Wednesday, December 5, 2012

Notes on the History of the term "Black Aesthetic"

The January 1968 issue of Negro Digest contained writers' comments about a black aesthetic

I was recently rapping with my friends/guides Maryemma Graham and Jerry W. Ward, Jr. about buzzwords and the lack of discussion concerning "keywords" in our field. Often, a focus on "key"  and "major" authors, as opposed to concepts and phrases, end up driving our scholarly discourse. I began to think about the histories of key key terms and started thinking about “black aesthetic,” which, more so than “Black Arts Movement,” during the late 1960s and 1970s, inspired really extensive conversations and serious debate even at the time of the phrase's inception.

Usually people give credit to Addison Gayle for the term "Black Aesthetic," but we should go back a few years and note that Hoyt Fuller, editor of Negro Digest/Black World, did important organizing and advocacy work to bring the phrase to a broader arts public. Fuller had written a draft of his article “Toward a Black Aesthetic” as early as 1967.

Just as important, at some point in 1967, Fuller “polled some 38 writers, both famous and unknown” raising several questions. For number 19, he asked “Do you see any future at all for the school of black writers which seeks to establish ‘a black aesthetic’?”

The January 1968 issue of Negro Digest contains the writers' responses.
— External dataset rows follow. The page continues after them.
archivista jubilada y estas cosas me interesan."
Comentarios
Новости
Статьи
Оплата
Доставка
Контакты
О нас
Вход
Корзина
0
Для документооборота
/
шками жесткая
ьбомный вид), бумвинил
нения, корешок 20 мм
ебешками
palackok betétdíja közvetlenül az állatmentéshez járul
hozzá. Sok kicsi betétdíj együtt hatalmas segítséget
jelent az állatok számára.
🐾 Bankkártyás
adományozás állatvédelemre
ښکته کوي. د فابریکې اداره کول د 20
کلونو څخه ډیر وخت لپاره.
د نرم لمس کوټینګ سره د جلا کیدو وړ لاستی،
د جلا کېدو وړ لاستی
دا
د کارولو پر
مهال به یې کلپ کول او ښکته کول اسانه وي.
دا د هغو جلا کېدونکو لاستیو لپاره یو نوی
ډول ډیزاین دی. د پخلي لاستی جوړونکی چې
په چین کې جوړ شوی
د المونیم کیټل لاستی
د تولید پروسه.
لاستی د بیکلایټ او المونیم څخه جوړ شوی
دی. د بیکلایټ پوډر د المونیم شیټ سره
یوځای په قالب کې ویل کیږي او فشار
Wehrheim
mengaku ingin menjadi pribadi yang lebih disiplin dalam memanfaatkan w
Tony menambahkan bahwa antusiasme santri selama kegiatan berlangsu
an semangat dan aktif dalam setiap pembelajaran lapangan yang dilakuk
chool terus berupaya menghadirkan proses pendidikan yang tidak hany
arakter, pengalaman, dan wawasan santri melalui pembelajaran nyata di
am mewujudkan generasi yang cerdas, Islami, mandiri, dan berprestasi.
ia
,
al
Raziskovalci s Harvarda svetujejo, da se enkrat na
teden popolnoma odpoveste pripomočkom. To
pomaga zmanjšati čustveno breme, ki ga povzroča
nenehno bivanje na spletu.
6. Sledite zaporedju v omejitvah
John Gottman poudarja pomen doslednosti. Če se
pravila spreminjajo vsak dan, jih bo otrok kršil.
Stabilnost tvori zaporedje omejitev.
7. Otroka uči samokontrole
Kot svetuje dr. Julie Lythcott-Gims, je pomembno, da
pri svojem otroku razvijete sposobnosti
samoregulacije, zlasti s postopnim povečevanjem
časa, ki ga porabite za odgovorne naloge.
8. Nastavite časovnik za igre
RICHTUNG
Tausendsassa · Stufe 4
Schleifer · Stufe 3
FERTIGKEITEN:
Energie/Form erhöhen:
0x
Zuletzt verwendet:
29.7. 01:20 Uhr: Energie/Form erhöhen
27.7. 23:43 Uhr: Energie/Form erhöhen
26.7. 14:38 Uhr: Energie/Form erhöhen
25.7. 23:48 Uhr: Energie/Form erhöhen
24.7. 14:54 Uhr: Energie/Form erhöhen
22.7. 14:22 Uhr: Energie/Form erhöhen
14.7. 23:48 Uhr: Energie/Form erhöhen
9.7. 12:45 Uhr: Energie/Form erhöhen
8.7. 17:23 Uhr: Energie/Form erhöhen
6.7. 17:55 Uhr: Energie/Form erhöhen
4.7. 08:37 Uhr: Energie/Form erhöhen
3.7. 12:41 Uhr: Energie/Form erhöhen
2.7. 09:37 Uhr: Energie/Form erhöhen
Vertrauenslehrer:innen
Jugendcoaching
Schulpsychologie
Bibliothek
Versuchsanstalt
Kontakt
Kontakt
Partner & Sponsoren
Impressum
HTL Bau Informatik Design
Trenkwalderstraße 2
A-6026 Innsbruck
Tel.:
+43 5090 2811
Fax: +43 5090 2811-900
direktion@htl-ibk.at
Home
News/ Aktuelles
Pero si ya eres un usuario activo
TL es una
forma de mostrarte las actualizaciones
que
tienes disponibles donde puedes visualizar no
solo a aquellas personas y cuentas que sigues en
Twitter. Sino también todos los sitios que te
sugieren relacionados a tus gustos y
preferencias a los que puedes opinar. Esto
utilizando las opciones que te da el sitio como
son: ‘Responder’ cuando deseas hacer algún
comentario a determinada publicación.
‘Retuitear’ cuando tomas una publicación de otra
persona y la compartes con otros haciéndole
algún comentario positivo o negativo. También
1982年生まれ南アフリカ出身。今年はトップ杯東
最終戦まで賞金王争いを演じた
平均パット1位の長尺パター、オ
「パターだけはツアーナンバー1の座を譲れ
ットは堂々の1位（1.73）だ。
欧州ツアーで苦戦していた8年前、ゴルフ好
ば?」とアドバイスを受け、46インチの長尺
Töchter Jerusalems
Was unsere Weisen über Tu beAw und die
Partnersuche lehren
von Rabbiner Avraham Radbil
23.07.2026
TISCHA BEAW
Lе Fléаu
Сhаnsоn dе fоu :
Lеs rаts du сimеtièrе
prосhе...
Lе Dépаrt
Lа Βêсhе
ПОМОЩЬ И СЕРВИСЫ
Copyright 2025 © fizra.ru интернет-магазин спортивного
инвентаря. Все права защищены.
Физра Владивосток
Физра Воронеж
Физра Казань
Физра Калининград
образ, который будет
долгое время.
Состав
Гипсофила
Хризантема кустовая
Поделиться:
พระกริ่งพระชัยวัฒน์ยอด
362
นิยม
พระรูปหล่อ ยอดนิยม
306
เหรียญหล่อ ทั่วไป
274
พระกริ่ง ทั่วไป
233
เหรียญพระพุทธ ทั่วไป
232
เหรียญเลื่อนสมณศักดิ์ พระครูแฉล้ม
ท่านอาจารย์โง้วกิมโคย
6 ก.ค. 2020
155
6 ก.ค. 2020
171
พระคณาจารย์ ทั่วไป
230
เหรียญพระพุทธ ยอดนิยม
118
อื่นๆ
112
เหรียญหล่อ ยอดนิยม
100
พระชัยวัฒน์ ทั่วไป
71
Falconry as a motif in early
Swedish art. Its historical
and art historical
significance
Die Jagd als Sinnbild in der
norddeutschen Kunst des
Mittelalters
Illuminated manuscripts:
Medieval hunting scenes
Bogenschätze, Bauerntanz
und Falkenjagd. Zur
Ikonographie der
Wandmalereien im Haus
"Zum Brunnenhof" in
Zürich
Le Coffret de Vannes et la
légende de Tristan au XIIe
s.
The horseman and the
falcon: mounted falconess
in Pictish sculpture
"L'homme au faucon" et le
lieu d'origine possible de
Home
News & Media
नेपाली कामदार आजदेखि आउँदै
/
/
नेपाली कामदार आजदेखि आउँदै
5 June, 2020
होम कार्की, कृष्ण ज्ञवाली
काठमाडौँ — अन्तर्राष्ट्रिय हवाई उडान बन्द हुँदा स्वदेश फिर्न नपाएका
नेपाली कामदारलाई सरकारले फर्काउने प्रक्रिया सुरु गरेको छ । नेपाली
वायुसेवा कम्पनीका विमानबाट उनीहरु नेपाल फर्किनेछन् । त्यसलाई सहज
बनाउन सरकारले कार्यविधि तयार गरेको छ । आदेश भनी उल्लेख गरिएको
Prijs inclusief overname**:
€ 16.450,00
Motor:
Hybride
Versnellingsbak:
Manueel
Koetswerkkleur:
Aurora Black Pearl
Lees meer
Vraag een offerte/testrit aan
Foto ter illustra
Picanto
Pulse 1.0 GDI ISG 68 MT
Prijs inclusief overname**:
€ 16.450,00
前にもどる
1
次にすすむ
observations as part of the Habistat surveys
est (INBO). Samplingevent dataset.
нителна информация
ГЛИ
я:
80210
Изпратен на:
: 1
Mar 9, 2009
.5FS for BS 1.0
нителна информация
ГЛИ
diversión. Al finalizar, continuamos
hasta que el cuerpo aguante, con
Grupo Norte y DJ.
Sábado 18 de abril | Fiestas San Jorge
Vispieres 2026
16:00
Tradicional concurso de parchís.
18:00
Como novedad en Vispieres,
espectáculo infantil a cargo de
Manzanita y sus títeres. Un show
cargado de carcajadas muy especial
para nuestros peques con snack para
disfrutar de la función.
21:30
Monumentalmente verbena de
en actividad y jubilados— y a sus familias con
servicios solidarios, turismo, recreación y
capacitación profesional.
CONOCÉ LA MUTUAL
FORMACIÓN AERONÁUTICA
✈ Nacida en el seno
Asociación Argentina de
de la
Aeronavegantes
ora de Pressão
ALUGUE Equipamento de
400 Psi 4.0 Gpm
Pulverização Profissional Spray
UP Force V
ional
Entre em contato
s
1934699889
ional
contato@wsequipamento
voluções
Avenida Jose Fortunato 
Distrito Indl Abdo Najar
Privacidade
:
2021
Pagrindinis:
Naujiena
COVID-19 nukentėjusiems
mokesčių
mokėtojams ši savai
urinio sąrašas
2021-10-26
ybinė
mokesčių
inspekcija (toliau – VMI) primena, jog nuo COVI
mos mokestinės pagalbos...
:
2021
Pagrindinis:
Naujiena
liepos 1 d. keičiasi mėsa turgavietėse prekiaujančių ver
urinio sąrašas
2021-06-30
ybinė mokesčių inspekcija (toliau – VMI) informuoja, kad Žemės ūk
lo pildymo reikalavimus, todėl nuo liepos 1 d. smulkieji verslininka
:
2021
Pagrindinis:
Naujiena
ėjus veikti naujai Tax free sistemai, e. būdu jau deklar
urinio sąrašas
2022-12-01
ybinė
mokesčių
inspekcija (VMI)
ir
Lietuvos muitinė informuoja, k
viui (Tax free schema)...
Etheridge Knight’s extensive response to that question was published and so was the response by Larry Neal, who interestingly opened by noting that “There is a no need to establish a ‘black aesthetic.’ Rather it is important to understand that one already exists.” He then detailed more takes on the idea. Later in 1968, Neal had warmed up to the concept more, as he advocated support for a “Black aesthetic” in his popular essay “The Black Arts Movement” (1968).

During this time, Fuller was receptive to having short articles and essays on a black aesthetic published in Negro Digest/Black World. Fuller also wrote a letter to Addison Gayle requesting and encouraging him to produce a work on the topic. Gayle eventually did so, and the collection of essays that he produced entitled The Black Aesthetic (1971), which included re-prints of essays by Fuller, Neal, Richard Wright, Langston Hughes, Amiri Baraka, and others, became one of the most widely known texts of the black arts era and perhaps ever.

A few years later, Stephen Henderson published this poetry anthology Understanding the New Black Poetry (1973), which contains an extensive introduction, where Henderson is essentially attempting to work out what a black aesthetic looks like in poetry. Consider Toni Morrison in this mix too. People often point out that Morrison sought to write for a black audience--an approach that was really at the core of this whole black aesthetic enterprise. In fact, Morrison published an essay in Black World magazine entitled "Behind the Making of The Black Book;" that piece  and many others by her could have easily appeared in a part 2 of Gayle's The Black Aesthetic.  

Jump forward to the late 1980s, and you have Houston Baker and Henry Louis Gates writing about and debating each other in print about what those editors and writers were up to and why when it came to a black aesthetic. Gates, soon after, publishes The Signifying Monkey, which seeks to offer a theory of African American literature. Though Gates distanced himself from particular black aesthetic positions, that impulse to finding a unifying theory for African American literature was, without question, routed to a black aesthetic.

Looking back, what really fascinates me is that so many editors, poets, novelists, and literary scholars engaged in the conservation about this single phrase, which was referred to as "a black aesthetic," "the black aesthetic," and "the Black aesthetic." These days, I prefer saying "black aesthetics" as a way giving the term and idea more space.